Lecture 3. B) Moments
Contents
Moments of a Random Variable
We have already discussed the expectation of an r.v. [math]X[/math]. It is useful to also consider expectations of specific transformations of [math]X[/math], called moments:
- The [math]k^{\mbox{th}}[/math] moment of [math]X[/math] is [math]E\left(X^{k}\right)=\mu_{k}^{'}[/math], [math]k\in\mathbb{N}[/math]
- The expected value of [math]X[/math] can be written as [math]\mu[/math], and also as [math]\mu_{1}^{'}[/math] .
- The [math]k^{\mbox{th}}[/math] central/centered moment of [math]X[/math] is [math]E\left(\left(X-\mu\right)^{k}\right)=\mu_{k}[/math], [math]k\in\mathbb{N}[/math]
Moments and Functions of Moments
- The variance of [math]X[/math] is [math]\mu_{2}=\sigma^{2}=E\left(\left(X-\mu\right)^{2}\right)[/math]
- The standard deviation of [math]X[/math] is [math]\sigma=\sqrt{\sigma^{2}}=\sqrt{E\left(\left(X-\mu\right)^{2}\right)}[/math]
- The skewness of [math]X[/math] is [math]\alpha_{3}=E\left(\left(\frac{X-\mu}{\sigma}\right)^{3}\right)=\frac{E\left(\left(X-\mu\right)^{3}\right)}{Var\left(X\right)^{\frac{3}{2}}}[/math]
- The kurtosis of [math]X[/math] is [math]\alpha_{4}=E\left(\left(\frac{X-\mu}{\sigma}\right)^{4}\right)=\frac{E\left(\left(X-\mu\right)^{4}\right)}{Var\left(X\right)^{2}}[/math]
Both skewness and kurtosis characterize the shape of the distribution. Both denominators are always positive, and so act as normalizers.
In terms of skewness, as [math]\mu[/math] increases, [math]\alpha_{3}[/math] decreases, such that distributions with higher mean (usually lop-sided the right side) show negative skewness.
As for kurtosis, both the numerator and denominator capture variability, but the numerator weights outliers more. When [math]\alpha_{4}=3[/math], we say the distribution is mesokurtic: its tails represent the same relative mass as the center, and the tails decay at the same rate, as the normal distribution. When [math]\alpha_{4}\lt 3[/math], the distribution is leptokurtic (most of the mass is away from the tails), and when [math]\alpha_{4}\gt 3[/math], we say the distribution is platykurtic (the distribution appears flatter than the Normal).

▸ **Work task 1**
In the lecture on moments, copy everything from "As for kurtosis, both" down to "than the Normal).".
▸ **Work task 2**
According to the lecture on moments, what do both skewness and kurtosis characterize?
▸ **Work task 3**
Continue the lecture on moments from its final sentence.

▸ **Listed records**
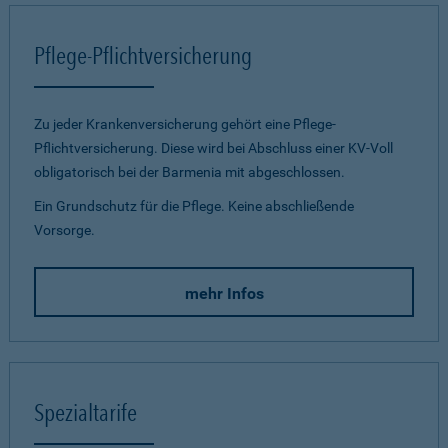
Pflege-Pflichtversicherung
Zu jeder Krankenversicherung gehört eine Pflege-
Pflichtversicherung. Diese wird bei Abschluss einer KV-Voll
obligatorisch bei der Barmenia mit abgeschlossen.
Ein Grundschutz für die Pflege. Keine abschließende
Vorsorge.
mehr Infos
Spezialtarife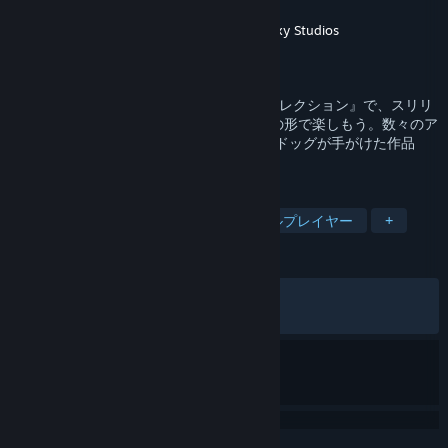
開発元
Naughty Dog LLC
,
Iron Galaxy Studios
パブリッシャー
PlayStation Publishing LLC
リリース日
2022年10月19日
『アンチャーテッド トレジャーハンターコレクション』で、スリリ
ングなアドベンチャーゲーム2作品を最高の形で楽しもう。数々のア
ワードを受賞した開発スタジオ、ノーティドッグが手がけた作品
を、PC向けの強化を施してリマスター。
タグ
アドベンチャー
物語性
シングルプレイヤー
+
レビュー
全期間：
非常に好評
(28,884件中90%)
最近：
非常に好評
(683件中89%)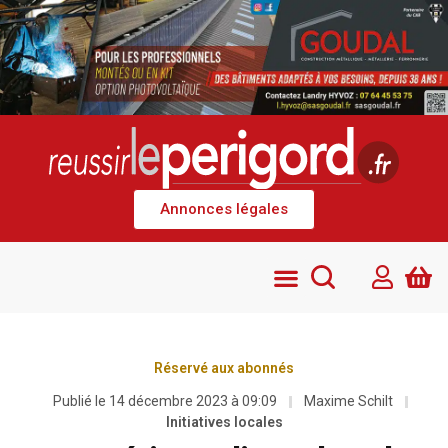
Annonces légales
Réservé aux abonnés
Publié le
14 décembre 2023 à 09:09
Maxime Schilt
Initiatives locales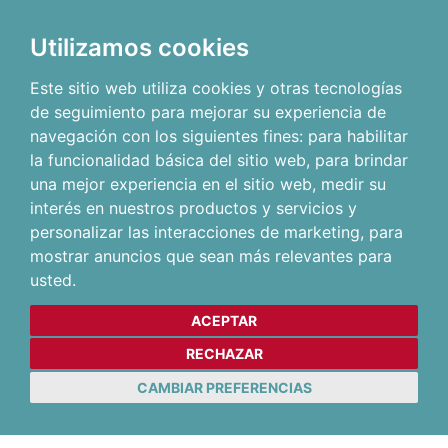
Utilizamos cookies
Este sitio web utiliza cookies y otras tecnologías
de seguimiento para mejorar su experiencia de
navegación con los siguientes fines:
para habilitar
la funcionalidad básica del sitio web
,
para brindar
una mejor experiencia en el sitio web
,
medir su
interés en nuestros productos y servicios y
personalizar las interacciones de marketing
,
para
mostrar anuncios que sean más relevantes para
usted
.
ACEPTAR
RECHAZAR
CAMBIAR PREFERENCIAS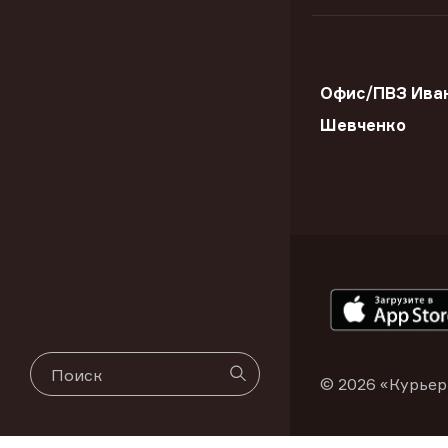
Офис/ПВЗ Иван
Шевченко
© 2026 «Курьер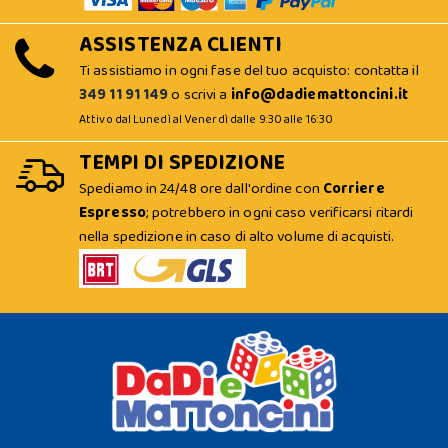
ASSISTENZA CLIENTI
Ti assistiamo in ogni fase del tuo acquisto: contatta il
349 11 91 149
o scrivi a
info@dadiemattoncini.it
Attivo dal Lunedì al Venerdì dalle 9:30 alle 16:30
TEMPI DI SPEDIZIONE
Spediamo in 24/48 ore dall'ordine con
Corriere
Espresso
; potrebbero in ogni caso verificarsi ritardi
nella spedizione in caso di alto volume di acquisti.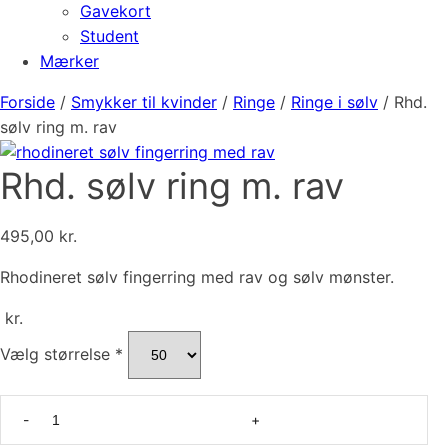
Gavekort
Student
Mærker
Forside
/
Smykker til kvinder
/
Ringe
/
Ringe i sølv
/ Rhd.
sølv ring m. rav
Rhd. sølv ring m. rav
495,00
kr.
Rhodineret sølv fingerring med rav og sølv mønster.
kr.
Vælg størrelse
*
Rhd.
sølv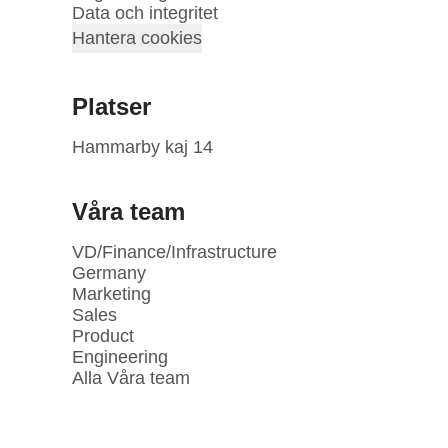
Data och integritet
Hantera cookies
Platser
Hammarby kaj 14
Våra team
VD/Finance/Infrastructure
Germany
Marketing
Sales
Product
Engineering
Alla Våra team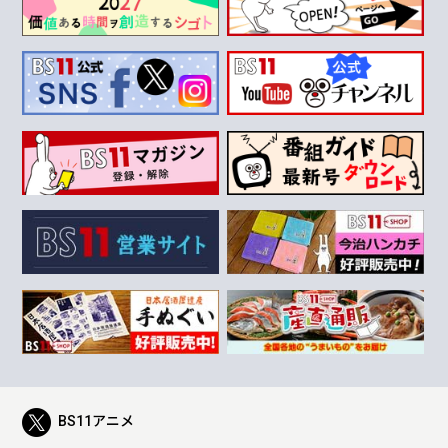
BS11アニメ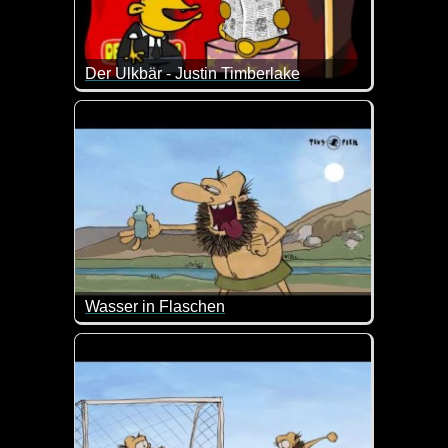
Der Ulkbär - Justin Timberlake
Das ist ein total verrückter und durchgeknallter C
Wasser in Flaschen
Da dachte er doch, dass das Wasser aus der Flasch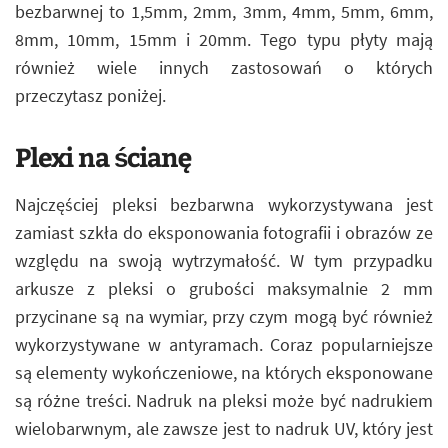
bezbarwnej to 1,5mm, 2mm, 3mm, 4mm, 5mm, 6mm,
8mm, 10mm, 15mm i 20mm. Tego typu płyty mają
również wiele innych zastosowań o których
przeczytasz poniżej.
Plexi na ścianę
Najczęściej pleksi bezbarwna wykorzystywana jest
zamiast szkła do eksponowania fotografii i obrazów ze
względu na swoją wytrzymałość. W tym przypadku
arkusze z pleksi o grubości maksymalnie 2 mm
przycinane są na wymiar, przy czym mogą być również
wykorzystywane w antyramach. Coraz popularniejsze
są elementy wykończeniowe, na których eksponowane
są różne treści. Nadruk na pleksi może być nadrukiem
wielobarwnym, ale zawsze jest to nadruk UV, który jest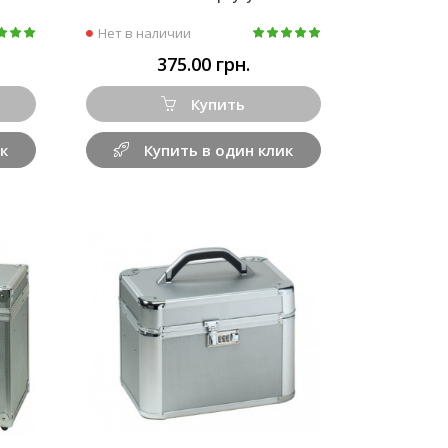
Нет в наличии
375.00 грн.
Купить
к
Купить в один клик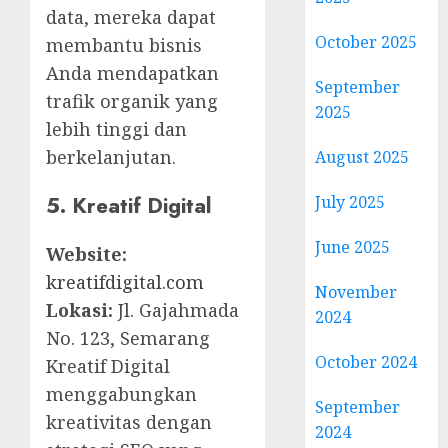
data, mereka dapat
October 2025
membantu bisnis
Anda mendapatkan
September
trafik organik yang
2025
lebih tinggi dan
berkelanjutan.
August 2025
5. Kreatif Digital
July 2025
June 2025
Website:
kreatifdigital.com
November
Lokasi:
Jl. Gajahmada
2024
No. 123, Semarang
October 2024
Kreatif Digital
menggabungkan
September
kreativitas dengan
2024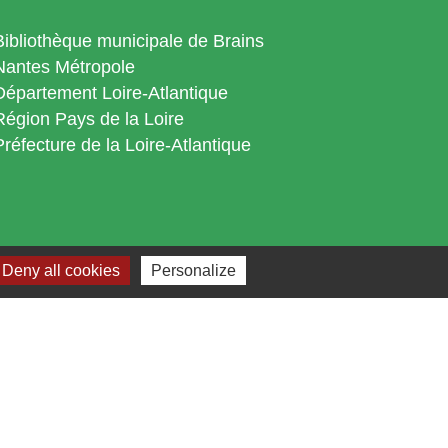
Bibliothèque municipale de Brains
Nantes Métropole
Département Loire-Atlantique
Région Pays de la Loire
Préfecture de la Loire-Atlantique
Deny all cookies
Personalize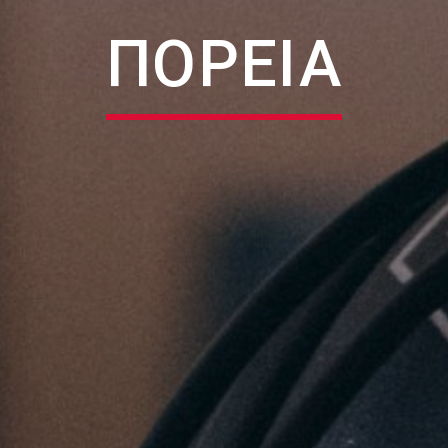
ΠΟΡΕΙΑ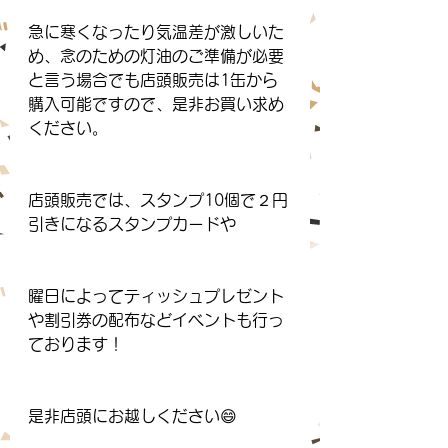
急に寒くなったり気温差が激しいた
め、念のための灯油のご準備が必要
と言う場合でも店頭販売は1缶から
購入可能ですので、是非お買い求め
ください。
店頭販売では、スタンプ10個で２円
引きになるスタンプカードや
曜日によってティッシュプレゼント
や割引券の配布などイベントも行っ
ております！
是非店頭にお越しください😄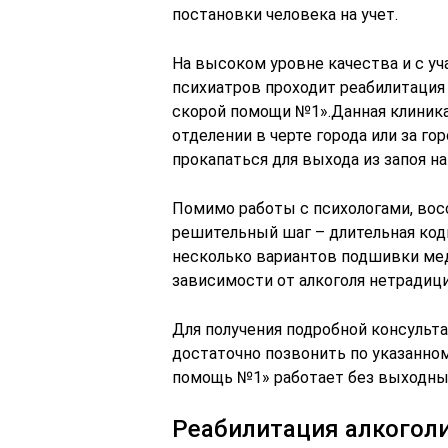
постановки человека на учет.
На высоком уровне качества и с у
психиатров проходит реабилитация
скорой помощи №1».Данная клиника
отделении в черте города или за г
прокапаться для выхода из запоя на
Помимо работы с психологами, во
решительный шаг – длительная код
несколько вариантов подшивки ме
зависимости от алкоголя нетрадици
Для получения подробной консульта
достаточно позвонить по указанном
помощь №1» работает без выходны
Реабилитация алкогол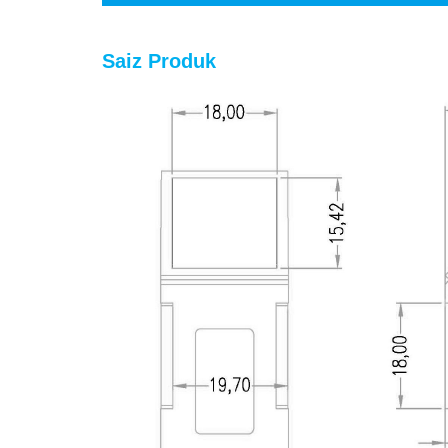
Saiz Produk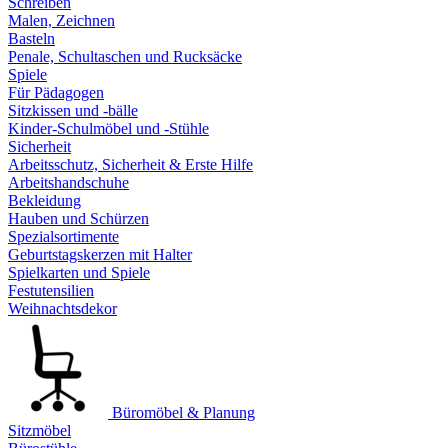
Schreiben
Malen, Zeichnen
Basteln
Penale, Schultaschen und Rucksäcke
Spiele
Für Pädagogen
Sitzkissen und -bälle
Kinder-Schulmöbel und -Stühle
Sicherheit
Arbeitsschutz, Sicherheit & Erste Hilfe
Arbeitshandschuhe
Bekleidung
Hauben und Schürzen
Spezialsortimente
Geburtstagskerzen mit Halter
Spielkarten und Spiele
Festutensilien
Weihnachtsdekor
Büromöbel & Planung
Sitzmöbel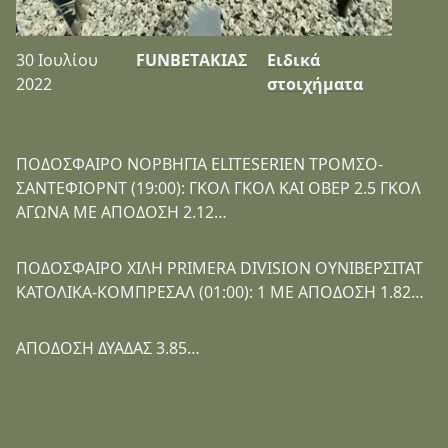
30 Ιουλίου
FUNBETΑΚΙΑΣ
Ειδικά
2022
στοιχήματα
ΠΟΔΟΣΦΑΙΡΟ ΝΟΡΒΗΓΙΑ ELITESERIEN ΤΡΟΜΣΟ-
ΣΑΝΤΕΦΙΟΡΝΤ (19:00): ΓΚΟΛ ΓΚΟΛ ΚΑΙ ΟΒΕΡ 2.5 ΓΚΟΛ
ΑΓΩΝΑ ΜΕ ΑΠΟΔΟΣΗ 2.12…
ΠΟΔΟΣΦΑΙΡΟ ΧΙΛΗ PRIMERA DIVISION ΟΥΝΙΒΕΡΣΙΤΑΤ
ΚΑΤΟΛΙΚΑ-ΚΟΜΠΡΕΣΑΛ (01:00): 1 ΜΕ ΑΠΟΔΟΣΗ 1.82…
ΑΠΟΔΟΣΗ ΔΥΑΔΑΣ 3.85…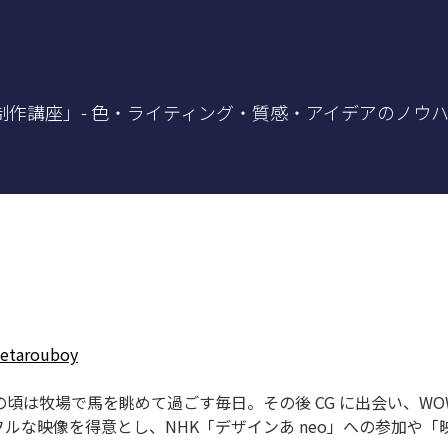
制作講座」- 色・ライティング・質感・アイデアのノウハウ
etarouboy
頃は牧場で馬を眺めて過ごす毎日。その後 CG に出会い、WO
ラフルな映像を得意とし、NHK「デザインあ neo」への参加や「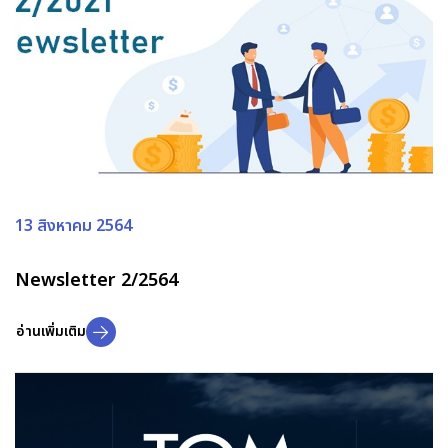
13 สิงหาคม 2564
Newsletter 2/2564
อ่านเพิ่มเติม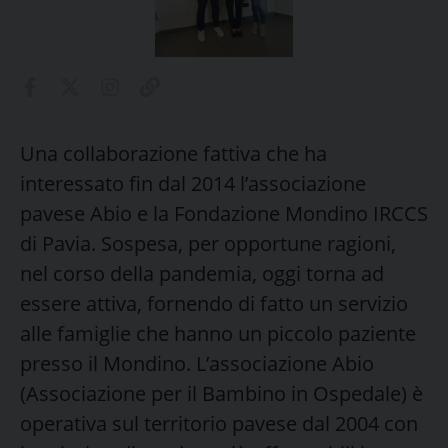
Una collaborazione fattiva che ha
interessato fin dal 2014 l’associazione
pavese Abio e la Fondazione Mondino IRCCS
di Pavia. Sospesa, per opportune ragioni,
nel corso della pandemia, oggi torna ad
essere attiva, fornendo di fatto un servizio
alle famiglie che hanno un piccolo paziente
presso il Mondino. L’associazione Abio
(Associazione per il Bambino in Ospedale) è
operativa sul territorio pavese dal 2004 con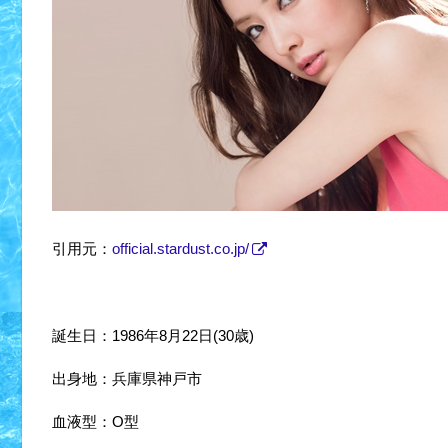
引用元：
official.stardust.co.jp/
誕生日：1986年8月22日(30歳)
出身地：兵庫県神戸市
血液型：O型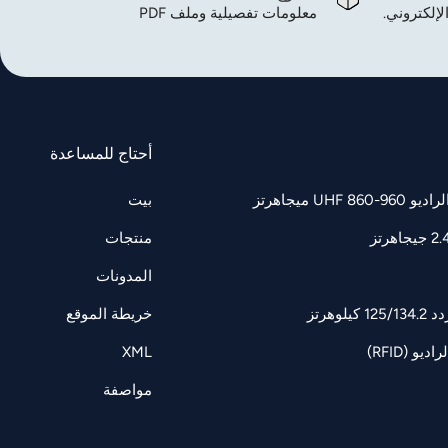
لإلكتروني.
معلومات تفصيلية وملف PDF
أحتاج للمساعدة
UH ميجاهرتز
بيت
منتجات
المدونات
وهرتز
خريطة الموقع
و (RFID)
XML
مواصفة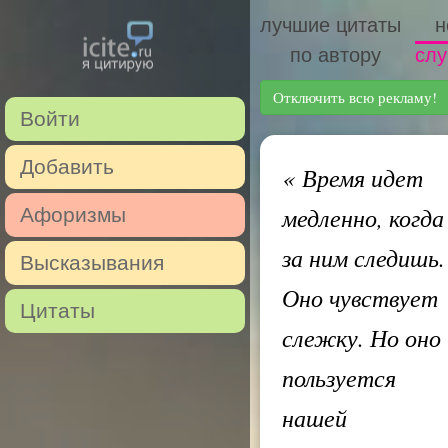
лучшие цитаты
н
по автору
слу
Отключить всю рекламу!
Войти
Добавить
«
Время идет
медленно, когда
Афоризмы
за ним следишь.
Высказывания
Оно чувствует
Цитаты
слежку. Но оно
пользуется
нашей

▸ **Answer box 1**
As for kurtosis, both the numerator and denominator capture variability, but the numerator weights outliers more. When [math]\alpha_{4}=3[/math], we say the distribution is mesokurtic: its tails represent the same relative mass as the center, and the tails decay at the same rate, as the normal distribution. When [math]\alpha_{4}\lt 3[/math], the distribution is leptokurtic (most of the mass is away from the tails), and when [math]\alpha_{4}\gt 3[/math], we say the distribution is platykurtic (the distribution appears flatter than the Normal).

▸ **Answer box 2**
The shape of the distribution.

▸ **Answer box 3**
Standard Normal Distribution
Suppose [math]X\sim N\left(0,1\right)[/math], so [math]X[/math] is continuous with pdf [math]f_{X}\left(x\right)=\frac{1}{\sqrt{2\pi}}\exp\left(-\frac{x^{2}}{2}\right)[/math].
Useful fact: In the case of the normal, [math]xf_{X}\left(x\right)=-\frac{d}{dx}f_{X}\left(x\right)[/math].
So,
[math]E\left(X\right)=\int_{-\infty}^{\infty}tf_{X}\left(t\right)dt=\left.f_{X}\left(t\right)\right|_{-\infty}^{\infty}=0-0=0[/math]
and
[math]Var\left(X\right)=E\left(\left(X-\mu\right)^{2}\right)=E\left(\left(X-0\right)^{2}\right)=E\left(X^{2}\right)=\int_{-\infty}^{\infty}t^{2}f_{X}\left(t\right)dt[/math]
where integration by parts yields
[math]\int_{-\infty}^{\infty}t^{2}f_{X}\left(t\right)dt=\underset{=0}{\underbrace{-\left.tf_{X}\left(t\right)\right|_{-\infty}^{\infty}}}+\underset{=1}{\underbrace{\int_{-\infty}^{\infty}f_{X}\left(t\right)dt}}=1.[/math]
Cauchy Distribution
In this case, [math]f_{X}=\frac{1}{\pi}\frac{1}{1+x^{2}}[/math], and [math]\int_{-\infty}^{\infty}\left|t\right|f_{X}\left(t\right)dt=\infty[/math] (i.e., its first moment does not exist).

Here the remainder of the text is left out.